= Abu Dahdah =

Syrian-born Spaniard, member of al-Qaeda

Imad Eddin Barakat Yarkas alias Abu Dahdah (أبو الدحداح 'Abū ad-Daḥdāh) is a Syrian-born Spaniard initially sentenced to a 27-year prison term in Spain for his part in the September 11 attacks and for his membership of the banned terrorist organization al-Qaeda. However, on 16 February 2006, the Spanish Supreme Court reduced the Abu Dahdah penalty to 12 years because it considered that his participation in the conspiracy was not proven. He is thought to have been a high-ranking member of al-Qaeda's Madrid component.

Some reports said that Yarkas's telephone number was found in a Hamburg apartment rented by lead hijacker Mohamed Atta, while others say he was mentioned by name in a diary seized by police in a search of an anonymous apartment, or that his passport had been seized in a raid on the London home of Abu Qatada.

He is said to have visited Indonesia and Malaysia in the years prior to the attacks, while he was being watched by Spanish authorities.
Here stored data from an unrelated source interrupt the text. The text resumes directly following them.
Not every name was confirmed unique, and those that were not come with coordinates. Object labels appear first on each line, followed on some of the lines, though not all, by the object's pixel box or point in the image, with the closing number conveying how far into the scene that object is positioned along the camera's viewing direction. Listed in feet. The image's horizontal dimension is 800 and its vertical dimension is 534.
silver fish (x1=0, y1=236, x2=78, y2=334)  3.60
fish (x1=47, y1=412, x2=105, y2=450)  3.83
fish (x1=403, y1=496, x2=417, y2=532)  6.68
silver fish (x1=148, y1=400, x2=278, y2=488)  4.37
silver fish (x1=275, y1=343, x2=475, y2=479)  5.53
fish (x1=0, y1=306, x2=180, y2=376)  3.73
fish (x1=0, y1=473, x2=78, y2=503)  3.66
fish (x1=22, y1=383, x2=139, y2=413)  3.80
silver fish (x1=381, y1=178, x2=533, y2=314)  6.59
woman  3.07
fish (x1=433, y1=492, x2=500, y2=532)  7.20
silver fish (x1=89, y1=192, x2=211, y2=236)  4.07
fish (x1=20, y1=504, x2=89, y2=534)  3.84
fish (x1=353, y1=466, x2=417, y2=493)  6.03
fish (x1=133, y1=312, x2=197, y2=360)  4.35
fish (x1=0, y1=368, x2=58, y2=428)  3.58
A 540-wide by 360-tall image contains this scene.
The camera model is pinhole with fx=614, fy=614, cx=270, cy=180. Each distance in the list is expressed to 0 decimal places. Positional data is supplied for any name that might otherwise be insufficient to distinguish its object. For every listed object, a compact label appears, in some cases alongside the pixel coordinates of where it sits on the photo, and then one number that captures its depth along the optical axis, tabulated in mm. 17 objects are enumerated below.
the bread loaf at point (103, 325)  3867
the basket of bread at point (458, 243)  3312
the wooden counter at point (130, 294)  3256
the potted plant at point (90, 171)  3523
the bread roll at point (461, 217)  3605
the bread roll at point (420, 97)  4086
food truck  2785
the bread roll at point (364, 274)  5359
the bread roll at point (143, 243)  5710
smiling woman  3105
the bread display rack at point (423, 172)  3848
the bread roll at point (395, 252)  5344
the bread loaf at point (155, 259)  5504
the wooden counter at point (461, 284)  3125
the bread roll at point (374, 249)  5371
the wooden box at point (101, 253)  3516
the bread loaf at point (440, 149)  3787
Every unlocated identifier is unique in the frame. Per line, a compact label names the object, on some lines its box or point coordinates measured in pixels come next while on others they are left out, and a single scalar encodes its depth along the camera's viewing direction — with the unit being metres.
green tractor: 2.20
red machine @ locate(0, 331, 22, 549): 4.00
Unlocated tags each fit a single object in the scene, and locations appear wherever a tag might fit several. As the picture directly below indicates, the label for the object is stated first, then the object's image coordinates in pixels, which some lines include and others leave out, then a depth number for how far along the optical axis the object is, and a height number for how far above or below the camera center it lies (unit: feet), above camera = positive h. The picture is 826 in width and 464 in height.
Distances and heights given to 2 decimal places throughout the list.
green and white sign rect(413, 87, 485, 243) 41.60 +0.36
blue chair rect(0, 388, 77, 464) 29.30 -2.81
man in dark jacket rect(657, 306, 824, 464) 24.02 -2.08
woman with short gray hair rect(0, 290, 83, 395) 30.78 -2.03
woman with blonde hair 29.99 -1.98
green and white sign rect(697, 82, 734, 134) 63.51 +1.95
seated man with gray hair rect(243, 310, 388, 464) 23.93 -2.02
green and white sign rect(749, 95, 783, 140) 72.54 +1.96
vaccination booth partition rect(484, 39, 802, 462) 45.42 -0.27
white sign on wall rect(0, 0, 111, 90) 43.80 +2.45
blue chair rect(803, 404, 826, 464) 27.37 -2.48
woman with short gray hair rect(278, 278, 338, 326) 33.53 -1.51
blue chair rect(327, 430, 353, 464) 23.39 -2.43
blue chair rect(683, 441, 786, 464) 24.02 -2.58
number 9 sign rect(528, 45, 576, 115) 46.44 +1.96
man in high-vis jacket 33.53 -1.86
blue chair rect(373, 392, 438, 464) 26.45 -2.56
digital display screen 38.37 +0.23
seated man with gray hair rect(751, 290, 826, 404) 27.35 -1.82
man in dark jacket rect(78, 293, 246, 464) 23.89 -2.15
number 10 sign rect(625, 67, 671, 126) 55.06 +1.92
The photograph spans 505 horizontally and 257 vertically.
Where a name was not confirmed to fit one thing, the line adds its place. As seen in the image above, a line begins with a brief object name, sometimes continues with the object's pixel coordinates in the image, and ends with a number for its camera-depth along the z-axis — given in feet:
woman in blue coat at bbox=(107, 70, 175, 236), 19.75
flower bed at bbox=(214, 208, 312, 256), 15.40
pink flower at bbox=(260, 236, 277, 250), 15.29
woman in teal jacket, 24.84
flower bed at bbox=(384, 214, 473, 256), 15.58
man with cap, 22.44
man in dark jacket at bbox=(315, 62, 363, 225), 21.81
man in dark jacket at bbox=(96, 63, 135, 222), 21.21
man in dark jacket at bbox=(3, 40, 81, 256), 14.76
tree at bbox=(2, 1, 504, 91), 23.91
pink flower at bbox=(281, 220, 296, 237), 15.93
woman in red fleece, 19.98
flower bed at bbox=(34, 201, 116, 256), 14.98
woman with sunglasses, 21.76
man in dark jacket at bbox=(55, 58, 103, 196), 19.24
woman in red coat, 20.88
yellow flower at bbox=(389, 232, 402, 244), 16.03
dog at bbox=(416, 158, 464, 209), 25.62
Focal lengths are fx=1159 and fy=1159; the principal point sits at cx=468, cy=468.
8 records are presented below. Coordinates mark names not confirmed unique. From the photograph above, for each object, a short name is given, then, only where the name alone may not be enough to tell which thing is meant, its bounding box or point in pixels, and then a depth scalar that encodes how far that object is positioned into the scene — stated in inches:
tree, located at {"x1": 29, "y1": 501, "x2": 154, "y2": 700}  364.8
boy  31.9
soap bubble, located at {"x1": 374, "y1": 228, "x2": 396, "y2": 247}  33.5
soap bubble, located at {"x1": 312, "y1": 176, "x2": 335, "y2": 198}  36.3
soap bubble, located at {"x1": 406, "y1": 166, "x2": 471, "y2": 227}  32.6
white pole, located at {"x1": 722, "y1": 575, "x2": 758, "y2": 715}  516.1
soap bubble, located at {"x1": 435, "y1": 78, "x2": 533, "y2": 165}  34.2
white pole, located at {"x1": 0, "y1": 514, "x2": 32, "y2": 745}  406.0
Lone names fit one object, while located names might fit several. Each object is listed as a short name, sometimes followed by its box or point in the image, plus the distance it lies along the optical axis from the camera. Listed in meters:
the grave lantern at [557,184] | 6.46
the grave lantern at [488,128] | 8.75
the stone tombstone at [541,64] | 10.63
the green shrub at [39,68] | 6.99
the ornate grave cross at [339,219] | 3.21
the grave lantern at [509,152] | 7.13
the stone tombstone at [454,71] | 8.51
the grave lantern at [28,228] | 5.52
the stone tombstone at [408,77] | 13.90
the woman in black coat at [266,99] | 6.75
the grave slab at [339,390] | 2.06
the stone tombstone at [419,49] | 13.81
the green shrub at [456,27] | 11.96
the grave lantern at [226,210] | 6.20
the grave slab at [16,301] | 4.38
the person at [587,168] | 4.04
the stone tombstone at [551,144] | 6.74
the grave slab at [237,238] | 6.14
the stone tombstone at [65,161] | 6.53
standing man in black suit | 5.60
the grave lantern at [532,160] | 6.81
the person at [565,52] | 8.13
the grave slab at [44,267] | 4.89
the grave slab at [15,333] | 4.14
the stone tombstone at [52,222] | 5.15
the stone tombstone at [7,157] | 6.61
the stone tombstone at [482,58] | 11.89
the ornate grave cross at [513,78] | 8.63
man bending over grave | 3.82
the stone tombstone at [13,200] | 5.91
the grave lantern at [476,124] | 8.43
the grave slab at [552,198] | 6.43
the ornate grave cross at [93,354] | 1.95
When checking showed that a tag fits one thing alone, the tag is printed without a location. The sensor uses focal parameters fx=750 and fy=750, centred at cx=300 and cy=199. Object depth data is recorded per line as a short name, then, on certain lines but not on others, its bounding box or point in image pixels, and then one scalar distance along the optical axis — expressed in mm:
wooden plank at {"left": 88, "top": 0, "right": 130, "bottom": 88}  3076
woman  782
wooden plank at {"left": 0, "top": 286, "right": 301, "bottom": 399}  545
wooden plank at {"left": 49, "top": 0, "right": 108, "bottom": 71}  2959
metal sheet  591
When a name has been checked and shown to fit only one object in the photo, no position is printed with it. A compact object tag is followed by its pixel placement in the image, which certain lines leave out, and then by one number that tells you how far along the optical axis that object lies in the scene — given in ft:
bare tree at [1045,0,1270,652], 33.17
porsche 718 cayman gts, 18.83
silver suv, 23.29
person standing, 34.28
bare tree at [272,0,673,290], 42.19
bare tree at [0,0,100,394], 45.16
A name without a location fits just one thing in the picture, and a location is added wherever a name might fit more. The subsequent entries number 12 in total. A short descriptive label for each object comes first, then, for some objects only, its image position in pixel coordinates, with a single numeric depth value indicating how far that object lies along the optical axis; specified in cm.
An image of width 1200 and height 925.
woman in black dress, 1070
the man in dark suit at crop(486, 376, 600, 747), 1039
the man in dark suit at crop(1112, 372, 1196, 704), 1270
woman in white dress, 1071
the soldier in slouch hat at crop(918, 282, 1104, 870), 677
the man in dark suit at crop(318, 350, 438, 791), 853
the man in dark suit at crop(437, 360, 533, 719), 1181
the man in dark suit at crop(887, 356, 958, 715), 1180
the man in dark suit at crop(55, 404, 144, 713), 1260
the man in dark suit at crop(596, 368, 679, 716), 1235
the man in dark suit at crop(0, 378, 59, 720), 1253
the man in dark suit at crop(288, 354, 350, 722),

Dahdah was one of 11 people arrested on 19 November 2001, and charged with fundraising for al-Qaeda operatives, and his alleged role in convincing youths to attend camps in Afghanistan, camps run by his associates Anwar Adnan Mohamed Salah and Mustafa Setmariam Nasar. He was also said to lead the group Soldiers of Allah, which included Abdulla Khayata, Osama Darra, Jasem Mahboule, Mohamed Needl, Mohamed Zaher, José Luis Galán, Sadik Meriziak, Abdulaziz Benyaich, Najib Chaib, Hassan Al Hussein, and Mohamed Ghaleb Kalaje. His trial began 22 April, and Dahdah pleaded not guilty, maintaining his innocence.

Although prosecutor Pedro Rubira had sought 74,337 years imprisonment, Dahdah was sentenced to 15 years for conspiracy to commit terrorist murders, and another 12 years for leading a terrorist organization, the sentences to be served consecutively.

While serving his third year in prison, Dahdah was accused by intelligence officer Rafael Gómez Menor who reported to the Congress of Deputies that the Madrid train bombings in 2004 had been "Abu Dahdah, without any doubt". It was alleged that he helped direct the operations during prison visits from Walid al-Masri.

Dahdah's sentence was later reduced by the Supreme Court of Spain, which ruled that the conspiracy charges were unproven. After serving 12 years, Dahdah was released from prison in May 2013.